** Opening EXTRACT TO READ block **

Peacock’s Show ‘AP Bio’ Is Unfair As It Pokes Fun At Teachers

‘I’ ON CULTURE

Right at a time when our schools are in deep crisis, what do we need but media playing off the “teachers are uncaring idiots” theme. Since my community recently got the so-called Peacock service, basically a group of streaming NBC shows and assorted movies, I had a chance to watch possibly the most vile show ever done about American education.

The show is called AP Bio, and when I saw the name, I had high hopes. I so seldom ever watch NBC, I assumed I had missed it. But Advanced Placement Biology is a class for bright students, and I really love shows that focus on kids who want to learn, unlike Welcome Back Kotter and Saved by the Bell. I loved the old Room 222 and Head of the Class sitcoms. I hoped the new show would reflect this.

The opening scene of the pilot, however, dashed all my hopes. Jack (Glenn Howerton), a Harvard grad who did not get a tenured teaching position, walks into a classroom declaring that he was not going to be teaching the students biology; what the group would be doing was finding ways to destroy his arch-enemy, the man who got the job he wanted. Over the course of several seasons, he has managed to completely avoid teaching any biology. It should be noted that it is constantly emphasized that he was a philosophy major, but they had him teaching the most advanced class in a scientific subject. The people sent in at the beginning as replacements were a gym teacher who had kids doing pushups, a secretary who used photos to describe the problems of her reproductive system and, finally, someone who seemed to really care. The writers got rid of that guy in seconds.

Principal Dan (Patton Oswalt) is a moron who seems not able to get anything done. The head of the teacher’s union (Lyric Lewis) hates the boss because he headed up the school’s glee club instead of her a quarter of a century earlier. The one teacher at the start we get to see anything of seems brilliant and charming, until we learn his nickname is Terry the Tickler and that he was pushed out of actually teaching after he “started dating the CPR dummy.”

I spent half my life working in schools. I have seen a few fools and some incompetents, but never anything close to what this show presents. I have taught AP classes, granted they were in American history and economics, but I had the same type of students who should have been in this class. The kids were eager to learn, and the classes were not only run on a college level but on a high college level. The kids were anxious to learn. Yes, some had problems, but nothing like the extreme level shown on this show.

** Closing EXTRACT TO READ block **

### ABOUT THIS TASK
Copy the part of the review of AP Bio from "The opening scene" to "guy in seconds." word for word.

** Opening DATA FOR ANALYSIS block **

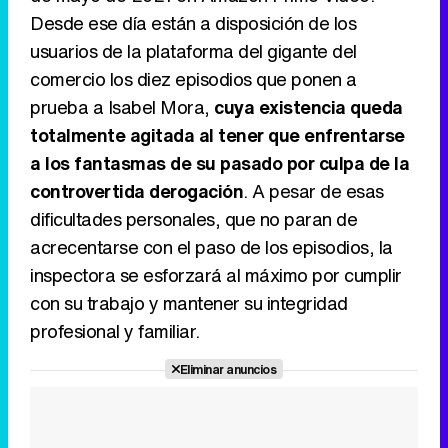
Desde ese día están a disposición de los
usuarios de la plataforma del gigante del
comercio los diez episodios que ponen a
prueba a Isabel Mora,
cuya existencia queda
totalmente agitada al tener que enfrentarse
a los fantasmas de su pasado por culpa de la
controvertida derogación
. A pesar de esas
dificultades personales, que no paran de
acrecentarse con el paso de los episodios, la
inspectora se esforzará al máximo por cumplir
con su trabajo y mantener su integridad
profesional y familiar.
Eliminar anuncios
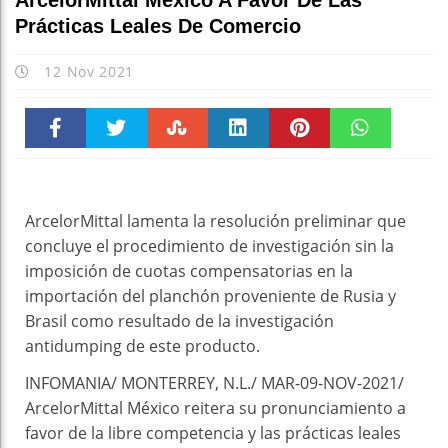
ArcelorMittal México A Favor De Las
Prácticas Leales De Comercio
12 Nov 2021
Faceboo
Twitter
Stumble
linkedin
Pinteres
WhatsAp
k
t
pt
ArcelorMittal lamenta la resolución preliminar que
concluye el procedimiento de investigación sin la
imposición de cuotas compensatorias en la
importación del planchón proveniente de Rusia y
Brasil como resultado de la investigación
antidumping de este producto.
INFOMANIA/ MONTERREY, N.L./ MAR-09-NOV-2021/
ArcelorMittal México reitera su pronunciamiento a
favor de la libre competencia y las prácticas leales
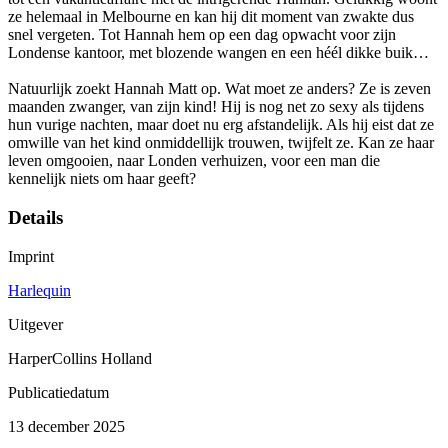
ze helemaal in Melbourne en kan hij dit moment van zwakte dus
snel vergeten. Tot Hannah hem op een dag opwacht voor zijn
Londense kantoor, met blozende wangen en een héél dikke buik…
Natuurlijk zoekt Hannah Matt op. Wat moet ze anders? Ze is zeven
maanden zwanger, van zijn kind! Hij is nog net zo sexy als tijdens
hun vurige nachten, maar doet nu erg afstandelijk. Als hij eist dat ze
omwille van het kind onmiddellijk trouwen, twijfelt ze. Kan ze haar
leven omgooien, naar Londen verhuizen, voor een man die
kennelijk niets om haar geeft?
Details
Imprint
Harlequin
Uitgever
HarperCollins Holland
Publicatiedatum
13 december 2025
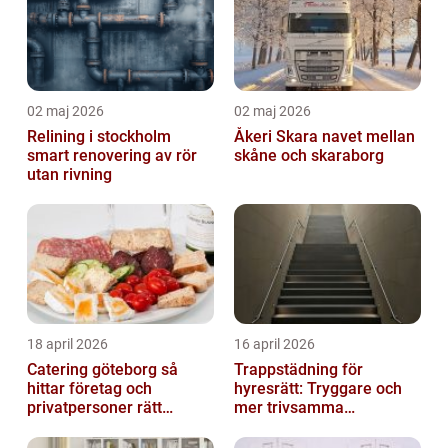
02 maj 2026
02 maj 2026
Relining i stockholm
Åkeri Skara navet mellan
smart renovering av rör
skåne och skaraborg
utan rivning
18 april 2026
16 april 2026
Catering göteborg så
Trappstädning för
hittar företag och
hyresrätt: Tryggare och
privatpersoner rätt
mer trivsamma
lösning
fastigheter i Stockholm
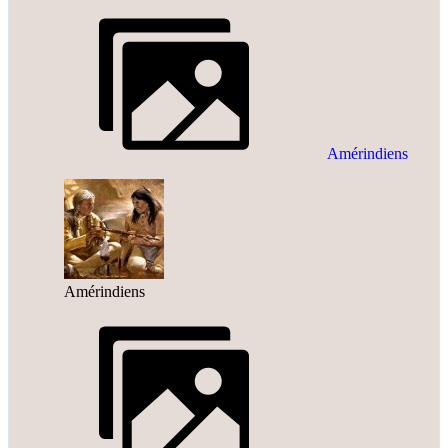
Amérindiens
Amérindiens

** Closing DATA FOR ANALYSIS block **

### SOLUTION TO THIS EXERCISE
The opening scene of the pilot, however, dashed all my hopes. Jack (Glenn Howerton), a Harvard grad who did not get a tenured teaching position, walks into a classroom declaring that he was not going to be teaching the students biology; what the group would be doing was finding ways to destroy his arch-enemy, the man who got the job he wanted. Over the course of several seasons, he has managed to completely avoid teaching any biology. It should be noted that it is constantly emphasized that he was a philosophy major, but they had him teaching the most advanced class in a scientific subject. The people sent in at the beginning as replacements were a gym teacher who had kids doing pushups, a secretary who used photos to describe the problems of her reproductive system and, finally, someone who seemed to really care. The writers got rid of that guy in seconds.